(Petaling Jaya, Monday): The New Sunday Times yesterday headlined its front-page report: "Websites turn cobwebs - Government Internet addresses not updated regularly" and told the sorry story of the pathetic efforts of the government to lead the country into the Information Age
It reported that a random check revealed that several important arms of the Government, instead of leading the way in serving the public through the instantaneous Internet, are lagging behind.
The Parliamentary web-site (http://www.parlimen.gov.my), "touted as a potential tool for Malaysians to find out the issues, debates and motions of the House and the attendance and voting records of their wakil rakyat", led the list of IT ignominy.
The report said:
"There is no listing of MPs or Senators, let alone how to get in touch with them.

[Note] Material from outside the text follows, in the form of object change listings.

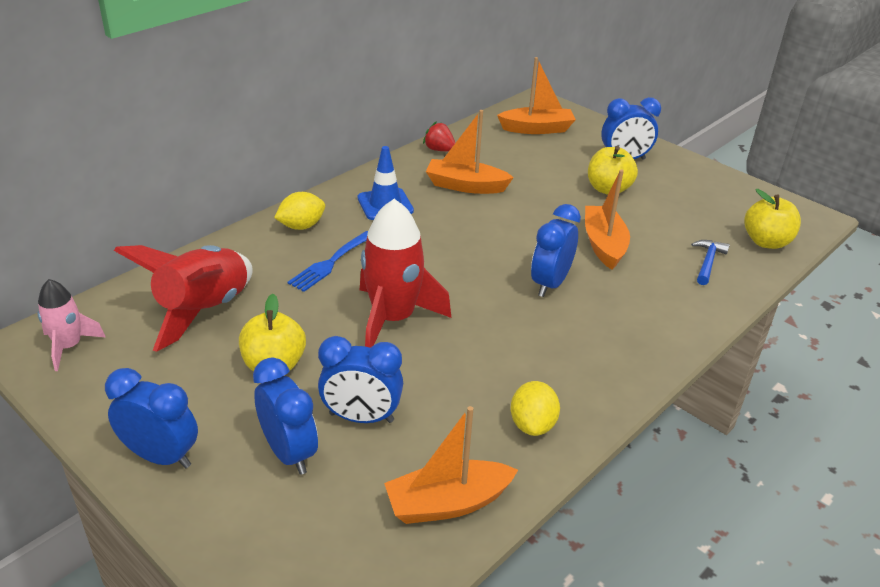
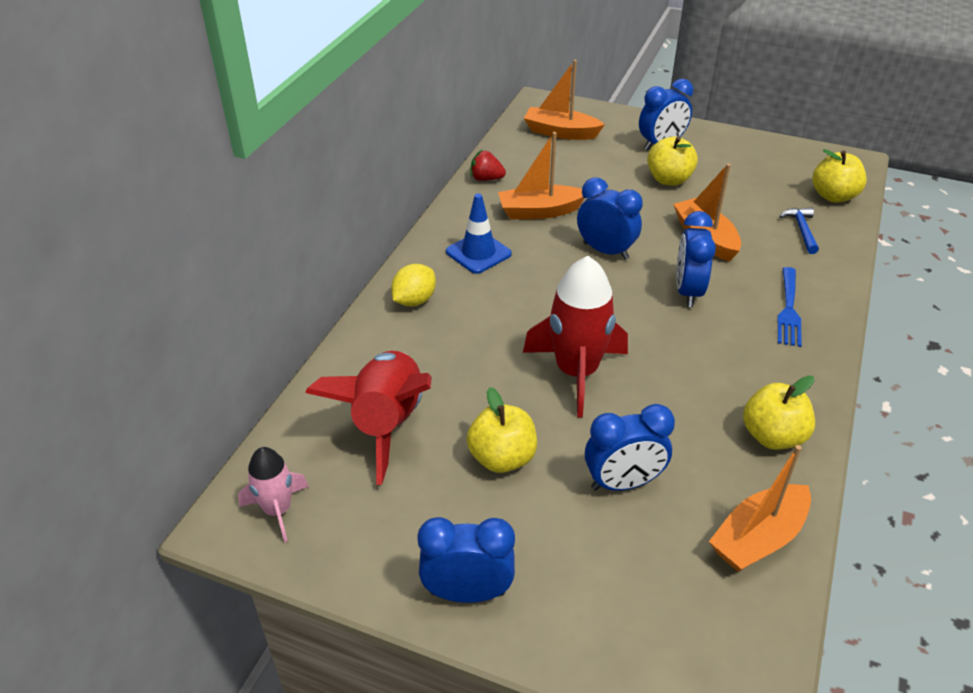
camera: 20 degrees left, 5 degrees up
(289, 453) = (585, 543): blue clock -> blue clock (605, 251)
(330, 263) = (473, 332): blue fork -> blue fork (788, 310)
(532, 425) = (772, 436): yellow lemon -> yellow apple
(537, 129) = (561, 132): orange boat -> orange boat turned 135 degrees counterclockwise

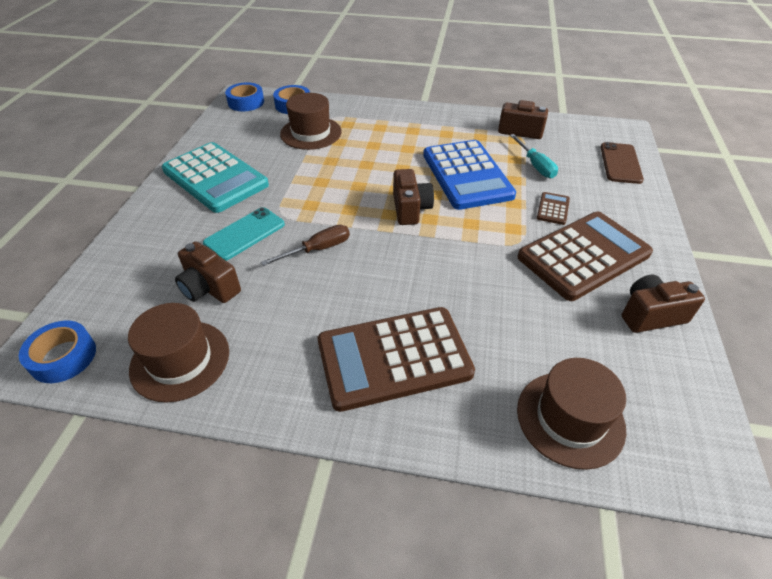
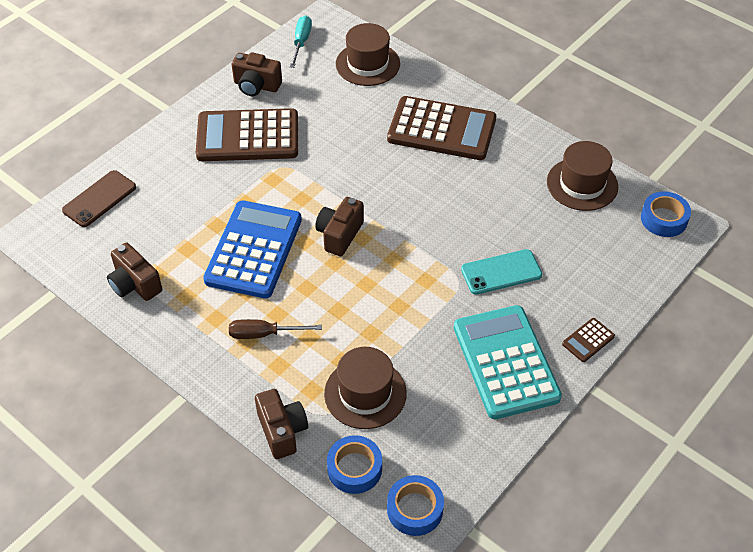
camera: 150 degrees left, 5 degrees up
(209, 288) = (547, 230): brown camera -> brown camera (282, 431)
(317, 249) = (446, 229): brown screwdriver -> brown screwdriver (264, 334)
(535, 165) = (178, 232): turquoise screwdriver -> turquoise screwdriver (301, 42)
(553, 209) = (221, 182): brown calculator -> brown calculator (588, 340)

"In other sections, such as ‘History Background’, ‘Functions’ and ‘Other Matters’, the website offers links to local media and foreign Government websites, but has only three entries for each."
This morning, the whole Parliament server closed down. At least there is a sense of shame.
Another article in the New Sunday Times rightly pointed out that when the Parliament homepage was launched in May 1996, I had said in Parliament that this was not done to boost its journey into the new millennium, "but just to shut me up from repeatedly complaining about Parliament having no website."
I have repeatedly expressed my dissatisfaction with the Parliament web-site and made suggestions as to how it could not only be a model website in Malaysia but a leading parliamentary website in the world, but they fell on deaf ears in the last two-and-a-half years.
The Parliament web-site, instead of being a credit to the Malaysian Parliament, had in fact become an international badge of shame about Malaysia’s level of digital literacy.
The first thing that should be done to raise the level of digital literacy, including ensuring that the Parliament website is a model website both in Malaysia and the world, is for the establishment of a Parliamentary Standing Committee on Information Technology.
I will put this proposal to the Deputy Prime Minister, Datuk Seri Abdullah Ahmad Badawi as the Deputy Prime Minister is normally delegated the task by the Prime Minister to be responsible for parliamentary affairs, and I hope Abdullah could agree so that a motion could be moved and passed in the next Parliamentary meeting and such a Parliamentary Standing Committee on IT set up without any delay.
The New Sunday Times article next highlighted another leading IT cobweb in government, the Road Transport Department site (http://www.jpj.gov.my), which won the Public Services Innovation Award when it introduced its website in mid-1996 for its useful information and user-friendliness in accessing it.
However, this top government IT website was last updated in November as shown in its current heading - "Salam 98", showing a most un-IT mentality when a human year is generally equated with about five Internet years
I have often questioned in Parliament whether the government is serious about the Multimedia Super Corridor and the National Information Technology Agenda for Malaysia to take the quantum leap into the Information Age, when the political leadership, particularly the Cabinet Ministers, are l so mired in pre-IT culture and mentality.
For instance, if we have a Transport Minister who fully understands the critical importance of IT to the country on the eve of the new millennium, he would never allow his prestigious department which had won a Public Services Innovation Award for its website to degenerate into a laughing stock instead.
Shockingly, even the Prime Minister’s Department website (http://www.smpke.jpm.my)
is not a model government website. The New Sunday Times article said:
"Up to earlier this week, it was also out-of-date in the titles of several Ministers, Deputy Ministers and Parliamentary Secretaries, rendering in vain the efforts of Malaysians to get accurate information ‘from the horse's mouth.’"
When I visited the Prime Minister’s Department’s website today, I found that in its "Cabinet Line-Up" , three Cabinet Ministers are still without any Internet links, namely the Minister for Transport, Datuk Ser Dr. Ling Liong Sik, the Minister for Defence, YB Dato' Abang Abu Bakar bin Datu Bandar Abang Haji Mustapha and the Minister for Culture, Arts and Tourism, Datuk Sabbarudin Chik.
The scandal of Government websites ending as cobwebs is the most eloquent testimony of the failure of both the National Information Technology Council (NITC) and the National Information Technology Agenda (NITA). There is an urgent need not only for a full revamp of the NITC but also a comprehensive review of the NITA.
In the past three years, I had repeatedly proposed in Parliament that the government must become the model user of Information Technology to provide more efficient, cost-effective and responsive services to the public but my proposals had been to no avail.
If Malaysia is serious about taking the quantum leap into the Information Age, I call on the Prime Minister, Datuk Seri Dr. Mahathir Mohamad to appoint a Minister for Information Technology charged with the challenge to create one of the most IT-savvy governments in the world to prepare Malaysia for the information age.